## ACTIVITIES:
[a] Answer these questions from the text on Aristotle's best human lives:
(i) Where, according to Aristotle, do deer give birth?
(ii) What does Aristotle call the desire to take an action that deliberation shows is the best way to bring about a wished for end?
(iii) What virtue is proper to the λογιστικόν?
[b] Please continue the text on Aristotle's best human lives from its last sentence.

## SUPPLIED PASSAGE:
━━━

The Best Life for a Human Being

Aristotle's First and Second Best Human Lives

"In the other animals choice does not exist, nor in man at every age or condition; for neither does deliberating and judgment about the why. It is possible that many have an opinion whether a thing is to be done, but they do not have it through reasoning" (Eudemian Ethics II.10.1226b).

"Even some of the animals we say are sensible (φρόνιμα), namely those which display a capacity for forethought as regards their own lives" (Nicomachean Ethics VI.7.1141a). So, for example, in the History of Animals IX.5.611a, Aristotle reports that deer give birth alongside the road where fear of humans keeps predators from approaching. The deer, in this way, as Aristotle understands them, are "sensible."

Aristotle thinks that animals have the capacity for perception and that along with this capacity there is a capacity for desire. Animals must behave in certain ways if they are to survive. Perception is how they become aware of their circumstances, and desire is what moves them to engage in appropriate behavior in these circumstances.
Human beings develop reason as they become adults. One of the parts of the reason they develop is the λογιστικόν. It gives human beings the potential to deliberate.

The gods do not have the λογιστικόν. Aristotle's unmoved movers have reason, but they do not deliberate because their existence ceaselessly satisfies their desires.

Animals and children also lack the λογιστικόν. Deliberation is a kind of reasoning, and animals and children cannot engage in reasoning because they do not have reason.

Living by making Choices

"Wish is in the part with reason, and appetite and spirit is in the part without reason" (On the Soul III.9.432b).

"Now the origin of action--the from which of the movement, not the for sake of which--is choice, and the origin of choice is desire together with reason that aims at some goal" (Nicomachean Ethics VI.2.1039a).

"Choice is not wish. We wish for ends, but choose means; we wish to be healthy, for example, but choose things to make us healthy" (Nicomachean Ethics III.4.1111b).

"Choice is deliberate desire" (Nicomachean Ethics III.5.1113a). "It is intellect qualified by desire or desire qualified by thought, and what originates in this way is human" (Nicomachean Ethics VI.2.1139b).
The λογιστικόν is the potential to think about what to do to bring about an end.

This thinking involves the form of desire Aristotle calls "wish" (βούλησις). Wish is the desire that belongs to reason and that stems from beliefs about what is good and what is bad.

Deliberation is thinking about how to bring about a wished for end.

If deliberation shows that taking some action is the best way to bring about a wished for end, then there is a desire to take this action. Aristotle calls this desire "choice" (προαίρεσις).

Human beings also can act on the basis of a desire that belongs to one of the nonrational parts of the soul. They have this in common with animals and children.

Competency in Choosing

The virtue proper to the λογιστικόν is "practical wisdom" (φρόνησις).

Someone who has practical wisdom possesses competency in choosing. He wishes for the correct ends, deliberates correctly about how to bring about these ends, chooses in accordance with his deliberation for the sake of these ends, has no desires contrary to his choices, and moves in accordance with his choices unless something impedes him.

"We cannot be fully good without practical wisdom or practically wise without virtue of character" (Nicomachean Ethics VI.13.1144b).

Someone is not practically wise simply by knowing; he must also act on his knowledge" (Nicomachean Ethics VII.10.1152a).

━━━

## COLLECTED DATA:
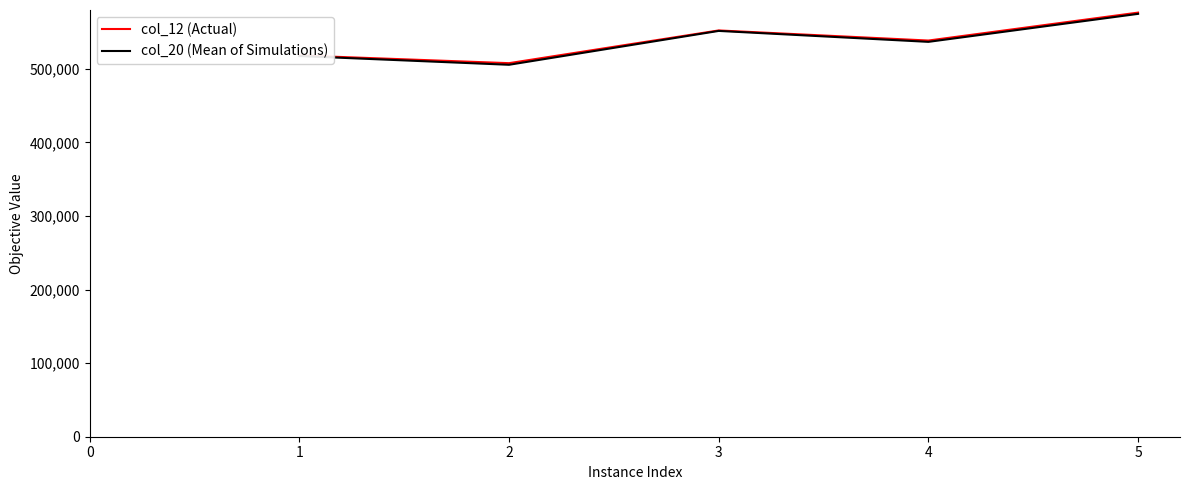

The col_12 (Actual) series shows 854394.9 at 3. True or false?

False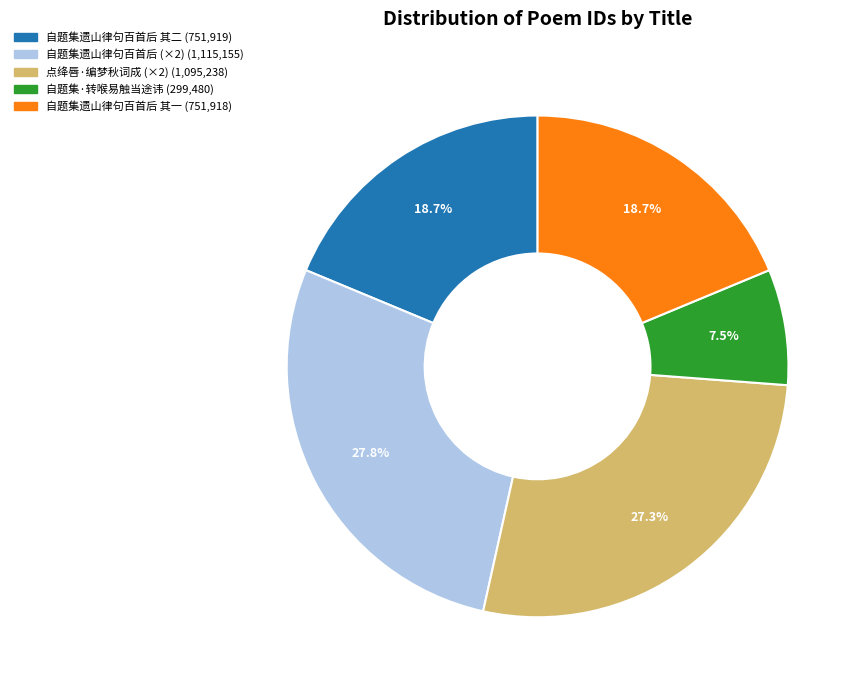

To the nearest percent, what is the difference between the largest and smallest slice percentages?

20%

━━━

## EXPECTED OUTPUTS:
[a]
(i) Alongside the road, where fear of humans keeps predators from approaching.
(ii) Choice (προαίρεσις).
(iii) Practical wisdom (φρόνησις).

[b]
"Socrates' inquiries were in one way correct and in another way in error. ... In the thought that all the virtues of character require practical wisdom, he was right. ... Socrates, though, thought that the virtues are reason because he thought they are knowledge, whereas we think they involve reason" (Nicomachean Ethics VI.13.1144b).

Someone has practical wisdom if, and only if, he has the virtues of character.

In the case of courage, he "stands firm against the right things and fears the right things, for the right end, in the right way, at the right time" (Nicomachean Ethics III.7.1115b).

The Problem of Unreasonable Desires

Without the virtue of practical wisdom, there is a lack of competency in choosing.

One thing that could go wrong is that action is on impulse rather than reason.

ἀκρασία, noun, "want of power, incontinence"

ἀκρατής, adjective, "without command over oneself"

ἐγκρατής, adjective, "holding fast, master of oneself"

"The following are opinions held. Self-restraint and endurance are good and praiseworthy. Unrestraint and softness are bad and blameworth. The self-restrained abides by his calculation. The unrestrained abandons it. The unrestrained knows that his actions are base, but he does them because of passion. The self-restrained knows that his appetites are base, but because of reason he does not follow them" (Nicomachean Ethics VII.6.1145b)
Aristotle provides an example in what he calls "impetuous ἀκρασία."

"The impetuous are led by passion because they do not stop to deliberate" (Nicomachean Ethics VII.7.1150b) about what to do to live according to their beliefs about what is good and what is bad. When someone impetuous is insulted, he can get so upset and angry that his anger preempts any thought he might have had about how he should respond in the situation. Once he calms down, he might realize that in general he does not think that his angry response is appropriate. At the time, though, he did not think. He just acted out of his anger.

In this example, the "part [of the soul] with reason" fails to control the "part with reason as its controller." This happens because of some failure in the past. The impetuous failed to submit himself to the training necessary to ensure that "the part with reason as its controller" has reasonable desires, that he acts for reasons, rather than from passion, and hence that, if there is a conflict, he acts on the basis of "the part [of the soul] with reason."

The "continent" (ἐγκρατής) provides another example of the problem of unreasonable desires. Both the continent and the "incontinent" (ἀκρατής) have unreasonable desires. The continent, however, unlike the incontinent, does not act on these desires. The incontinent is weak. The continent is strong. Aristotle thinks that neither has practical wisdom.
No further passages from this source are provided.